Enticing tourists with fantastic St George tour
Pizza, fish sandwiches and wahoo nuggets ... Kristin White finds herself in a restaurant in the town of St George at least four times a week.
She decided to cash in on her habit after a conference that she helped to plan was presented with “an exorbitant bill” of $47 per person for a sandwich, a piece of fruit and a snack.
Shocked, she started the East End Eats Bicycle Tour in November.
Groups of 12 or fewer can sample appetiser-sized dishes from restaurants in the Olde Towne at a price that won’t break the bank.
“St George just has so much to offer in terms of food and the restaurants and bars are where the community hangs out and meets up,” said Ms White, who lives in the area and is the Bermuda Tourism Authority’s cultural tourism manager for St George’s and St David’s. She also runs a history tour in St George’s and owns Long Story Short, a gift shop on Water Street.
“I’d been thinking of doing a food tour for months and said for that amount I could give people an amazing meal in St George.”
Her foodie tour leaves from Long Story Short every Friday at 2pm.
Mama Angie’s Coffee Shop, Wahoo’s Bistro, Tempest Bistro and the Beach House at Blackbeard’s Hideout are typical stops. They usually cap the event off with a drink at the East End Mini Yacht Club. Along the way she likes to sneak in nuggets of St George’s history and culture.

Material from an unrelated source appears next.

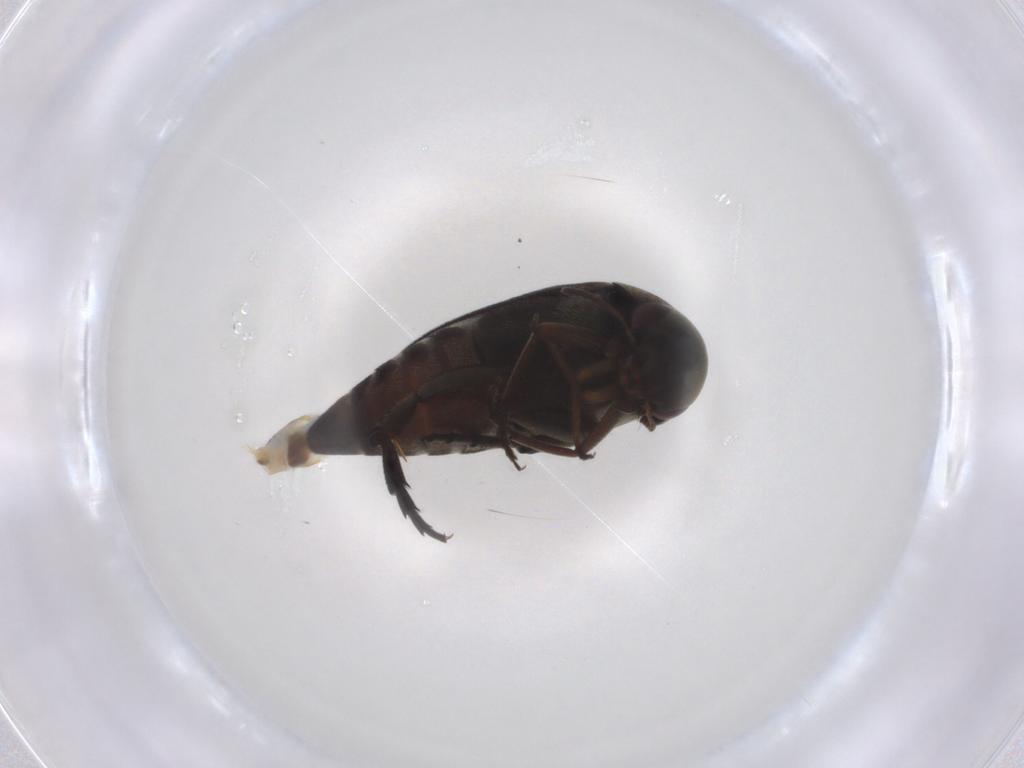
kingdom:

“When we come to Tempest, we are able to tell them not just the story of the building but also the connection to Shakespeare’s Tempest,” she said.
“The Bermuda National Trust runs a beautiful edible garden with herbs and fruits, between Bridge House, Reeve Court and the State House.

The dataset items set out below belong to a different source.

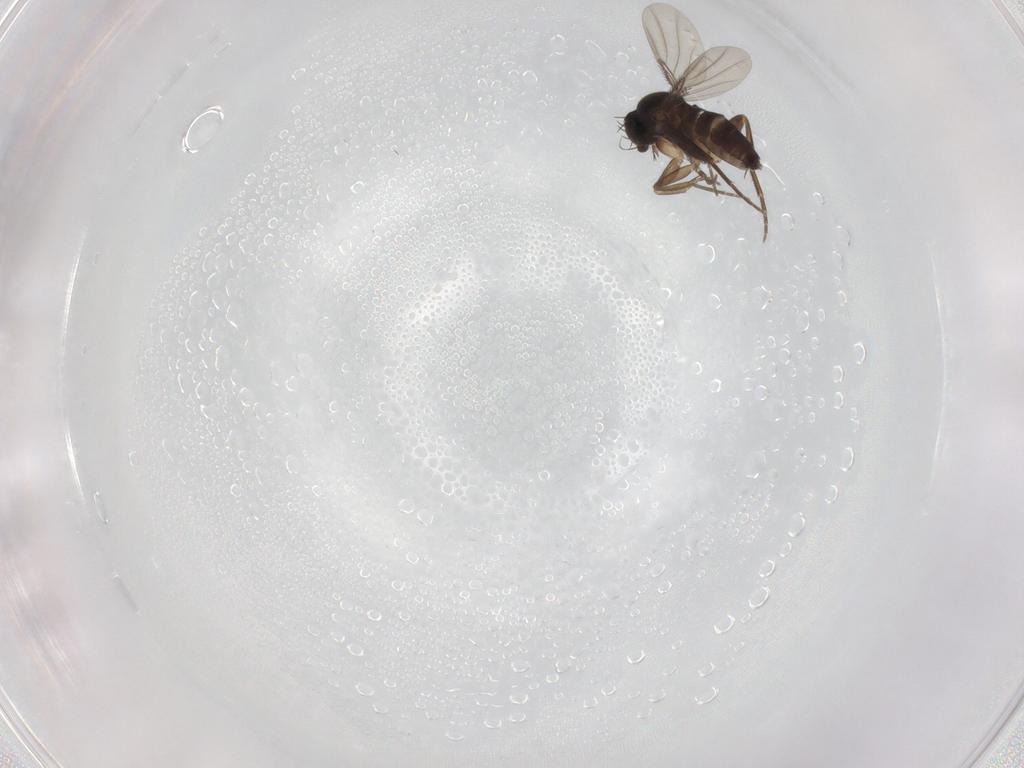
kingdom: Animalia
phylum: Arthropoda
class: Insecta
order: Diptera
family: Phoridae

“I’m able to tell the story of these places while showing them some local herbs. It is a cool way for me to show everything I love about the town — its history, food and culture.”
The aim is to get people to see the possibilities and go back later for a full meal. So far, she’s had a great response.
“There is a really great vibe down here in terms of the collaboration of the restaurants and the tour,” she said. “The restaurant owners are excited that they get to showcase their food and encourage people to come back for a full meal.”
Ms White moved to St George’s in 2003 with Dueane Dill, who is now her husband, and her five-year-old son, Zarai.
She quickly fell in love with the tight-knit community.
“I’ve just moved to a new neighbourhood but in my old one, in Wellington Park Road, everyone looked out for me, my son and my cat. I never had concerns there.
“It was a safe neighbourhood and friendly. I think that is how St George’s is. People are very generous of spirit. They don’t want you disrespecting their town or their cricket team, but they are very caring.
“My son is now 21 and a bartender at White Horse Tavern. During the summer, he does jet-ski tours. He considers himself to be from St George’s since we moved here when he was so young.”
Inadequate transportation is one of the biggest challenges the restaurants face, she believes.
“There is a real need for an east-west bus to go directly down South Road without making a detour to the bus terminal in Hamilton,” she said.
“The majority of visitors stay at hotels in the west. At the moment, they have to go into Hamilton and transfer to another bus.
“I know that requires money and investment at a time when the country doesn’t have much.
“I know other parts of the island want to see things happen too, but because of the potential of St George and its historical significance we feel like we should be more of a priority.”
She said the real aim of the food tours is to get people to see the possibilities and maybe go back later for a full meal.